Task brief ▸ Within the listing below, please copy exactly the lines between the line holding "- [NLTK (Natural" and the line holding "- [Exemple](#exemple-1)", inclusive.

Available data ▸
-- Opening Marker --

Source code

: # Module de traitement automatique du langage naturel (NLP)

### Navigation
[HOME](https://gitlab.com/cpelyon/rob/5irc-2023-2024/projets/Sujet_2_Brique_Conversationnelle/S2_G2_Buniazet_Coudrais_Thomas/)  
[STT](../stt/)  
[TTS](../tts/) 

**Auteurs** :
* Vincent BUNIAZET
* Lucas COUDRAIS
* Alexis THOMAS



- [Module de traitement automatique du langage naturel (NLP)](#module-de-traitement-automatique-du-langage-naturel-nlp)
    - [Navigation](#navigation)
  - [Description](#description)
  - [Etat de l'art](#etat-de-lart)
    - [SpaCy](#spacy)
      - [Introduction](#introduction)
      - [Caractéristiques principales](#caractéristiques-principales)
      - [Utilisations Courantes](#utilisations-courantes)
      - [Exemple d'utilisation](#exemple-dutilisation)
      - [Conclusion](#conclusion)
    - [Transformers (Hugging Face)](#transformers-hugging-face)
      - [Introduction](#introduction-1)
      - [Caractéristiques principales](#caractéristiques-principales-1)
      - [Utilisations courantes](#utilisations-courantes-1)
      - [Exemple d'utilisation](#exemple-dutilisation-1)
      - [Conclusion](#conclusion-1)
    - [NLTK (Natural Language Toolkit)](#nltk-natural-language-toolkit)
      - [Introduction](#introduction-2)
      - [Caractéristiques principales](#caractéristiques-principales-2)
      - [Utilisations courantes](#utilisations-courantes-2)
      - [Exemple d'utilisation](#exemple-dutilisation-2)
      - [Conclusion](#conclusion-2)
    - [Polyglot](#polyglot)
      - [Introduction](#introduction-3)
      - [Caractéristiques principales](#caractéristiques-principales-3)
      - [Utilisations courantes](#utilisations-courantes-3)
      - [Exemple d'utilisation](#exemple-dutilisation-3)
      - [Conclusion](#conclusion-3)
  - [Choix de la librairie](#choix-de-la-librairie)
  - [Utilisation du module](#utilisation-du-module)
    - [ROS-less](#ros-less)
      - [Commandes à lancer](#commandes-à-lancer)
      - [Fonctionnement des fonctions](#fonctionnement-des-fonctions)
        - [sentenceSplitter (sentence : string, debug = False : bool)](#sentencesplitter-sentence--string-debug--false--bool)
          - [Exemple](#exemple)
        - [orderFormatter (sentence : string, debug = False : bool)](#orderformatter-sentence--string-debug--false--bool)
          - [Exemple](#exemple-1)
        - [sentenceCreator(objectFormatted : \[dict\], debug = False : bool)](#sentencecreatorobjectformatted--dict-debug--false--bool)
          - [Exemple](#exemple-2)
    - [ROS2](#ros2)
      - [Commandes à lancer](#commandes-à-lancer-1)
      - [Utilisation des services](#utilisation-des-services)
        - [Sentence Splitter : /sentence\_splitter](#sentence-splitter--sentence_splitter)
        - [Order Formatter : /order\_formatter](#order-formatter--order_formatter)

-- Closing Marker --

Your response ▸
    - [NLTK (Natural Language Toolkit)](#nltk-natural-language-toolkit)
      - [Introduction](#introduction-2)
      - [Caractéristiques principales](#caractéristiques-principales-2)
      - [Utilisations courantes](#utilisations-courantes-2)
      - [Exemple d'utilisation](#exemple-dutilisation-2)
      - [Conclusion](#conclusion-2)
    - [Polyglot](#polyglot)
      - [Introduction](#introduction-3)
      - [Caractéristiques principales](#caractéristiques-principales-3)
      - [Utilisations courantes](#utilisations-courantes-3)
      - [Exemple d'utilisation](#exemple-dutilisation-3)
      - [Conclusion](#conclusion-3)
  - [Choix de la librairie](#choix-de-la-librairie)
  - [Utilisation du module](#utilisation-du-module)
    - [ROS-less](#ros-less)
      - [Commandes à lancer](#commandes-à-lancer)
      - [Fonctionnement des fonctions](#fonctionnement-des-fonctions)
        - [sentenceSplitter (sentence : string, debug = False : bool)](#sentencesplitter-sentence--string-debug--false--bool)
          - [Exemple](#exemple)
        - [orderFormatter (sentence : string, debug = False : bool)](#orderformatter-sentence--string-debug--false--bool)
          - [Exemple](#exemple-1)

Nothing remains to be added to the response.